___ Provided data

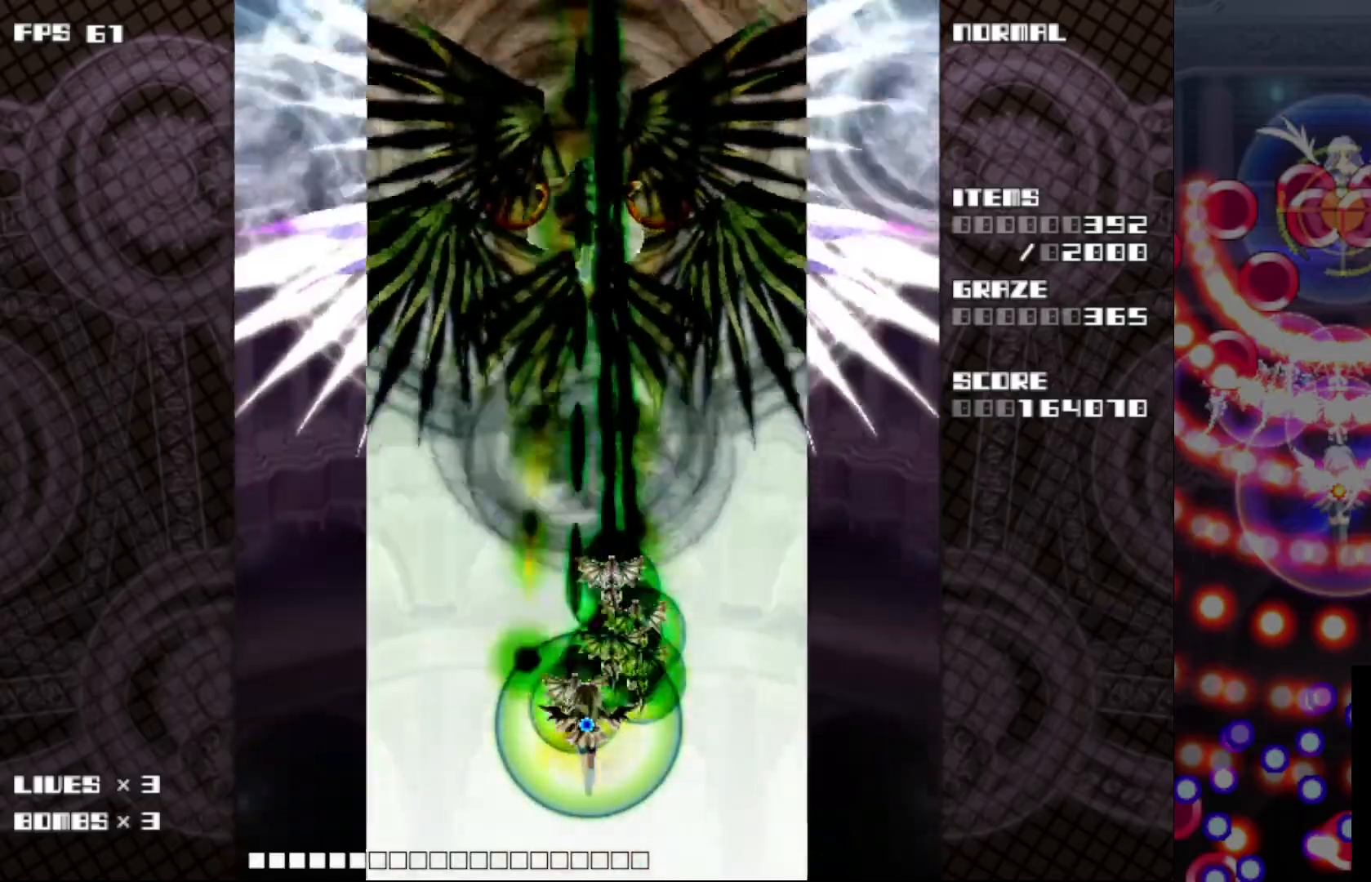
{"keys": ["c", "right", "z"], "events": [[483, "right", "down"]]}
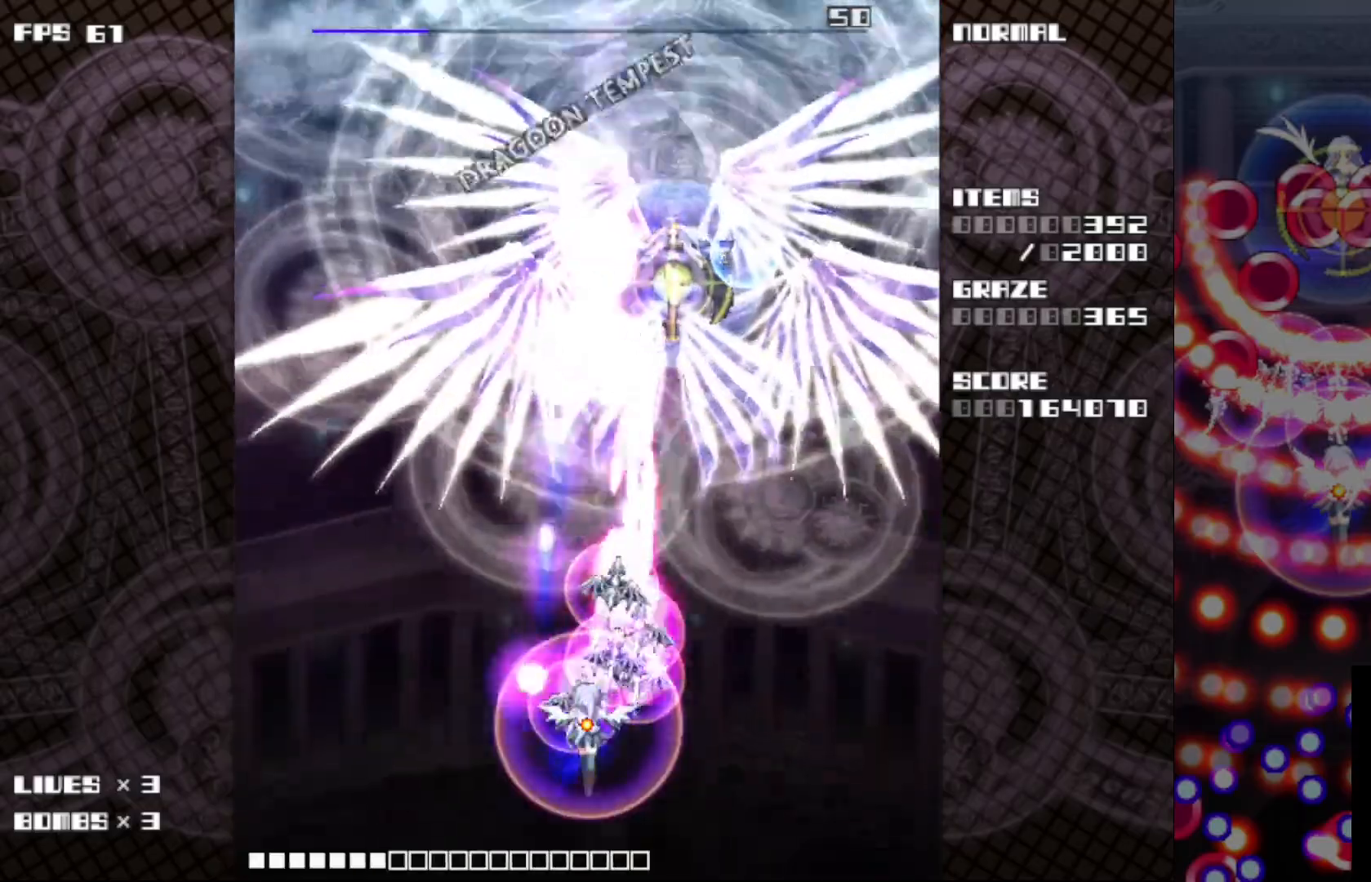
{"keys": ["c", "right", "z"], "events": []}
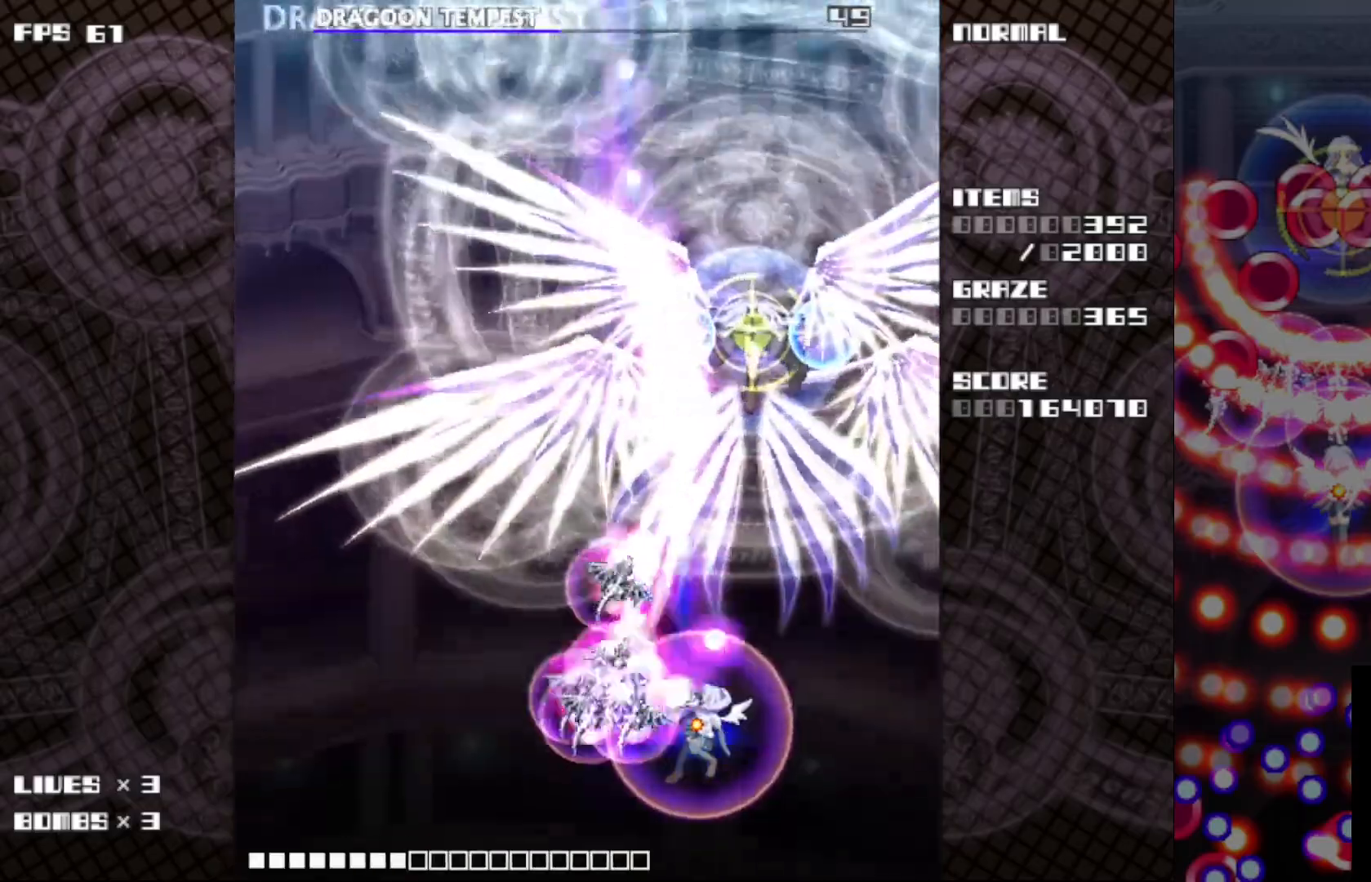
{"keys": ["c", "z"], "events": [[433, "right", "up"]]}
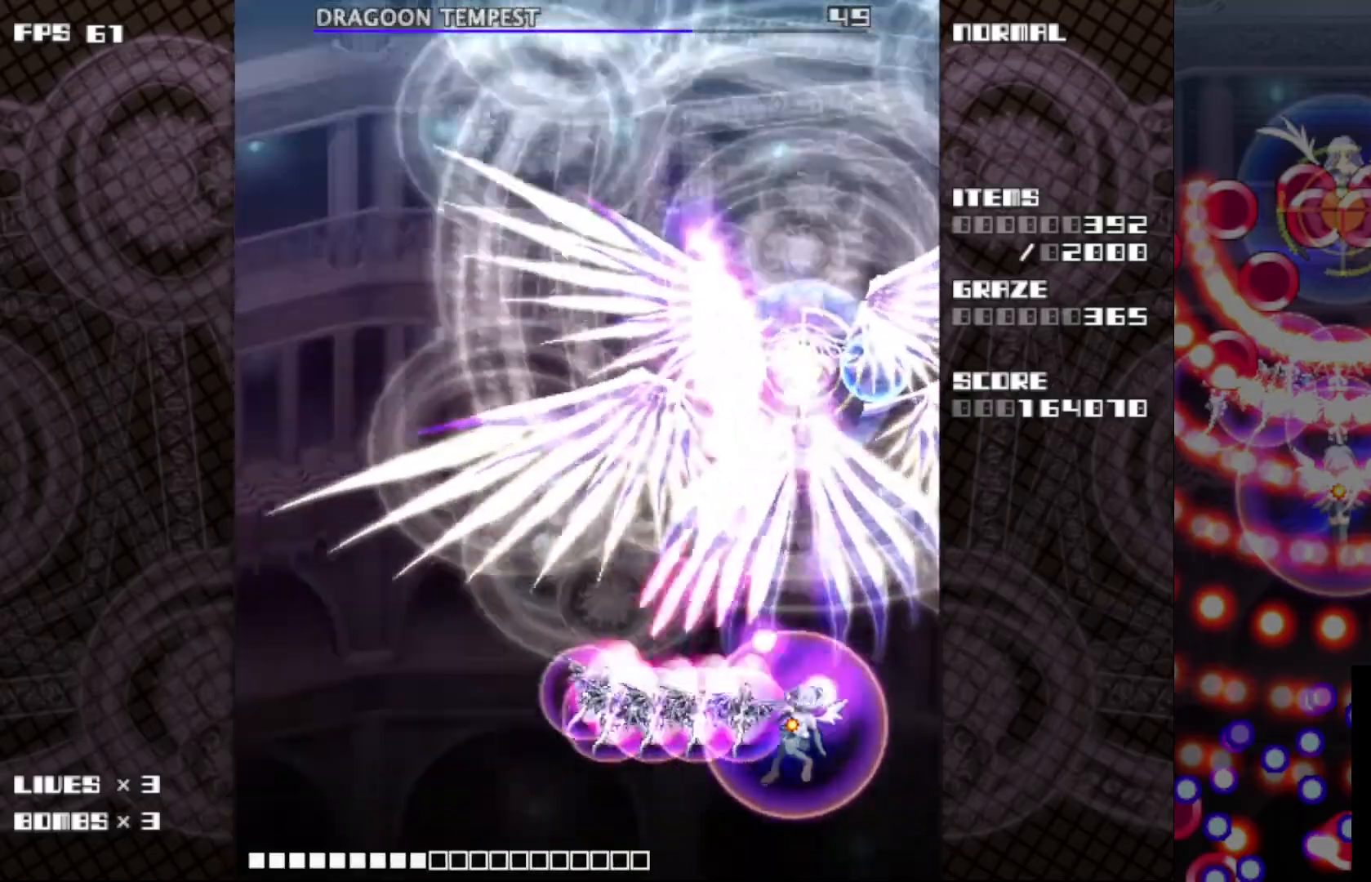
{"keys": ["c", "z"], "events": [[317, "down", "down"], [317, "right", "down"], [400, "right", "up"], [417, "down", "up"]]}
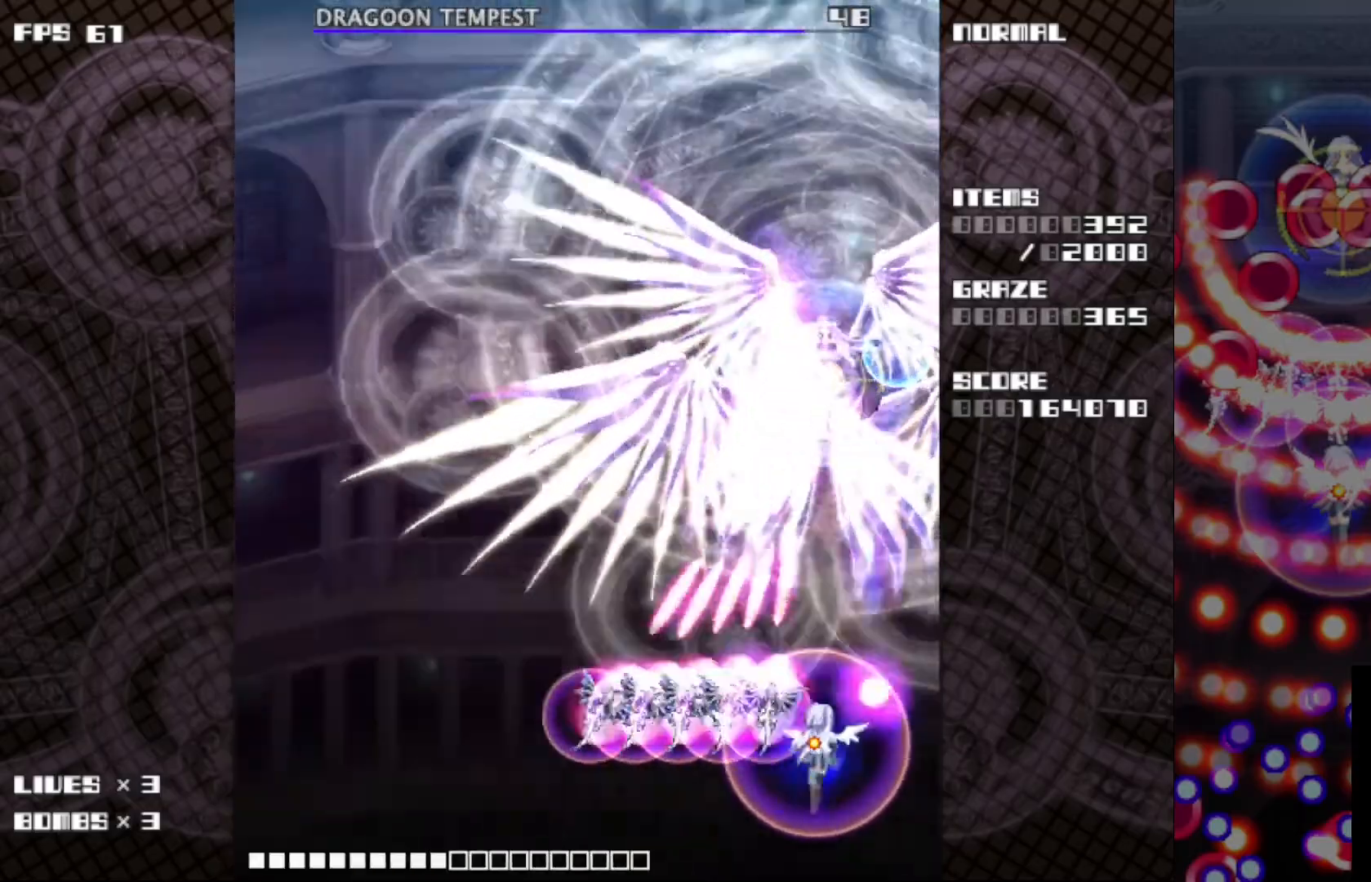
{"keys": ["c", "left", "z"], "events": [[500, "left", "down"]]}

______

» Exercise
Your task is to list each line of the records with the word "right".

» Solution to this task
{"keys": ["c", "right", "z"], "events": [[483, "right", "down"]]}
{"keys": ["c", "right", "z"], "events": []}
{"keys": ["c", "z"], "events": [[433, "right", "up"]]}
{"keys": ["c", "z"], "events": [[317, "down", "down"], [317, "right", "down"], [400, "right", "up"], [417, "down", "up"]]}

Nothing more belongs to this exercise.